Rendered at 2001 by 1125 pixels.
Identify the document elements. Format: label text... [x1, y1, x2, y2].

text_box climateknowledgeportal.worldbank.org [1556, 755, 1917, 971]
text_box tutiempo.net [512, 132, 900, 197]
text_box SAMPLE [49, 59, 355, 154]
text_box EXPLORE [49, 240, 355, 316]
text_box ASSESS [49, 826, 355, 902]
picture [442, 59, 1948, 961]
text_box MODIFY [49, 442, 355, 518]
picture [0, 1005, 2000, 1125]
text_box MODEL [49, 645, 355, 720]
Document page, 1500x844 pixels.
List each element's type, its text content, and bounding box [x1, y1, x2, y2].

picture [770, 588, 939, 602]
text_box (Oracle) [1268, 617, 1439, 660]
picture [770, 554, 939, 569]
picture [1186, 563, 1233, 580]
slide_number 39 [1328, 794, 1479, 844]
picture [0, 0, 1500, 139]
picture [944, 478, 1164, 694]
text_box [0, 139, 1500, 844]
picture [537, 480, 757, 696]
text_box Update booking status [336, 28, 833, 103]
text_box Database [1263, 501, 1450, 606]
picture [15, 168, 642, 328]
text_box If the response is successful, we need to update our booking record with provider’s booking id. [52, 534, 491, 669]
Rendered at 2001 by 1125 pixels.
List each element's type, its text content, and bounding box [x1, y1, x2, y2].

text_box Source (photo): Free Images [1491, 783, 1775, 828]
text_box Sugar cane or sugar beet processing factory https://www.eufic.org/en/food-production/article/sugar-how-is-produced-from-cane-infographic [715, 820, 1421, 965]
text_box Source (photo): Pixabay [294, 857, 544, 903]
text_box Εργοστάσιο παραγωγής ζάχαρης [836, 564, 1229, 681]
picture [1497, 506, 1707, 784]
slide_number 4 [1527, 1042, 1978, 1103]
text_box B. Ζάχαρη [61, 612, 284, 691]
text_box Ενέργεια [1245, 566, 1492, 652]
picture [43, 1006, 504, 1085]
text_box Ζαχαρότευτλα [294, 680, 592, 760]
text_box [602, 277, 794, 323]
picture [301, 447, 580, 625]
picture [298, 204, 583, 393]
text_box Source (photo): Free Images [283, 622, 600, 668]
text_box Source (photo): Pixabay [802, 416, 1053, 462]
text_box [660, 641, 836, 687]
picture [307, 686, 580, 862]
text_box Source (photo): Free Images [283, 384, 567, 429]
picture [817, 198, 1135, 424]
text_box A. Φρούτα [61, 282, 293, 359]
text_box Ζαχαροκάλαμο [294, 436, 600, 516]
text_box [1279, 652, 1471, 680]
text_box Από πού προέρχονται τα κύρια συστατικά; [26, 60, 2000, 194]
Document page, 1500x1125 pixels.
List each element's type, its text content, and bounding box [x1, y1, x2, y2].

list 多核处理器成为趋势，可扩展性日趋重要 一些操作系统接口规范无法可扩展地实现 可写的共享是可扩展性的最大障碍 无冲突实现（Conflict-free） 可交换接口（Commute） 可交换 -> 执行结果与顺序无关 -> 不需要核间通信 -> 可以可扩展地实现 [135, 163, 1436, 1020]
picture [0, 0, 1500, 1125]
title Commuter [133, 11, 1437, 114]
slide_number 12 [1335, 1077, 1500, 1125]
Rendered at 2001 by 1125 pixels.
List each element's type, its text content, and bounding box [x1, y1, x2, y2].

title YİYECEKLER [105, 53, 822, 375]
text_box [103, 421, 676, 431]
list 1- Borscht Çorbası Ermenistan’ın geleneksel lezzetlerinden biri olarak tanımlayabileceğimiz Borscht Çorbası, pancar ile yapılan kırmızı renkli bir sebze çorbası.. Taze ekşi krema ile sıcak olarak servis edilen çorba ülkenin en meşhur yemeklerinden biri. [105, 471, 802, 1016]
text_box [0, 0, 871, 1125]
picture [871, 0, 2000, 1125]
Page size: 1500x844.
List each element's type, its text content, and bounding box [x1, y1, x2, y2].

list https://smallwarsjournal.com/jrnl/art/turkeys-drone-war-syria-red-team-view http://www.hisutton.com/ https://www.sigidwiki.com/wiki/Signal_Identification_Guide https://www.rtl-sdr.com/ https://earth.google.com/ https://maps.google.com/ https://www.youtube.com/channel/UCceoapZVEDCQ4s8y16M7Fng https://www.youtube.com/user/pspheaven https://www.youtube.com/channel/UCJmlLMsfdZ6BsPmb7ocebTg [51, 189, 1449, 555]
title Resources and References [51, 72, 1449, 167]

- _Problem_: Copy out the whole listing above, leaving each line exactly as it stands.

- _Solution to this exercise_:
Rendered at 2001 by 1125 pixels.
Identify the document elements. Format: label text... [x1, y1, x2, y2].

text_box climateknowledgeportal.worldbank.org [1556, 755, 1917, 971]
text_box tutiempo.net [512, 132, 900, 197]
text_box SAMPLE [49, 59, 355, 154]
text_box EXPLORE [49, 240, 355, 316]
text_box ASSESS [49, 826, 355, 902]
picture [442, 59, 1948, 961]
text_box MODIFY [49, 442, 355, 518]
picture [0, 1005, 2000, 1125]
text_box MODEL [49, 645, 355, 720]
Document page, 1500x844 pixels.
List each element's type, its text content, and bounding box [x1, y1, x2, y2].

picture [770, 588, 939, 602]
text_box (Oracle) [1268, 617, 1439, 660]
picture [770, 554, 939, 569]
picture [1186, 563, 1233, 580]
slide_number 39 [1328, 794, 1479, 844]
picture [0, 0, 1500, 139]
picture [944, 478, 1164, 694]
text_box [0, 139, 1500, 844]
picture [537, 480, 757, 696]
text_box Update booking status [336, 28, 833, 103]
text_box Database [1263, 501, 1450, 606]
picture [15, 168, 642, 328]
text_box If the response is successful, we need to update our booking record with provider’s booking id. [52, 534, 491, 669]
Rendered at 2001 by 1125 pixels.
List each element's type, its text content, and bounding box [x1, y1, x2, y2].

text_box Source (photo): Free Images [1491, 783, 1775, 828]
text_box Sugar cane or sugar beet processing factory https://www.eufic.org/en/food-production/article/sugar-how-is-produced-from-cane-infographic [715, 820, 1421, 965]
text_box Source (photo): Pixabay [294, 857, 544, 903]
text_box Εργοστάσιο παραγωγής ζάχαρης [836, 564, 1229, 681]
picture [1497, 506, 1707, 784]
slide_number 4 [1527, 1042, 1978, 1103]
text_box B. Ζάχαρη [61, 612, 284, 691]
text_box Ενέργεια [1245, 566, 1492, 652]
picture [43, 1006, 504, 1085]
text_box Ζαχαρότευτλα [294, 680, 592, 760]
text_box [602, 277, 794, 323]
picture [301, 447, 580, 625]
picture [298, 204, 583, 393]
text_box Source (photo): Free Images [283, 622, 600, 668]
text_box Source (photo): Pixabay [802, 416, 1053, 462]
text_box [660, 641, 836, 687]
picture [307, 686, 580, 862]
text_box Source (photo): Free Images [283, 384, 567, 429]
picture [817, 198, 1135, 424]
text_box A. Φρούτα [61, 282, 293, 359]
text_box Ζαχαροκάλαμο [294, 436, 600, 516]
text_box [1279, 652, 1471, 680]
text_box Από πού προέρχονται τα κύρια συστατικά; [26, 60, 2000, 194]
Document page, 1500x1125 pixels.
List each element's type, its text content, and bounding box [x1, y1, x2, y2].

list 多核处理器成为趋势，可扩展性日趋重要 一些操作系统接口规范无法可扩展地实现 可写的共享是可扩展性的最大障碍 无冲突实现（Conflict-free） 可交换接口（Commute） 可交换 -> 执行结果与顺序无关 -> 不需要核间通信 -> 可以可扩展地实现 [135, 163, 1436, 1020]
picture [0, 0, 1500, 1125]
title Commuter [133, 11, 1437, 114]
slide_number 12 [1335, 1077, 1500, 1125]
Rendered at 2001 by 1125 pixels.
List each element's type, its text content, and bounding box [x1, y1, x2, y2].

title YİYECEKLER [105, 53, 822, 375]
text_box [103, 421, 676, 431]
list 1- Borscht Çorbası Ermenistan’ın geleneksel lezzetlerinden biri olarak tanımlayabileceğimiz Borscht Çorbası, pancar ile yapılan kırmızı renkli bir sebze çorbası.. Taze ekşi krema ile sıcak olarak servis edilen çorba ülkenin en meşhur yemeklerinden biri. [105, 471, 802, 1016]
text_box [0, 0, 871, 1125]
picture [871, 0, 2000, 1125]
Page size: 1500x844.
List each element's type, its text content, and bounding box [x1, y1, x2, y2].

list https://smallwarsjournal.com/jrnl/art/turkeys-drone-war-syria-red-team-view http://www.hisutton.com/ https://www.sigidwiki.com/wiki/Signal_Identification_Guide https://www.rtl-sdr.com/ https://earth.google.com/ https://maps.google.com/ https://www.youtube.com/channel/UCceoapZVEDCQ4s8y16M7Fng https://www.youtube.com/user/pspheaven https://www.youtube.com/channel/UCJmlLMsfdZ6BsPmb7ocebTg [51, 189, 1449, 555]
title Resources and References [51, 72, 1449, 167]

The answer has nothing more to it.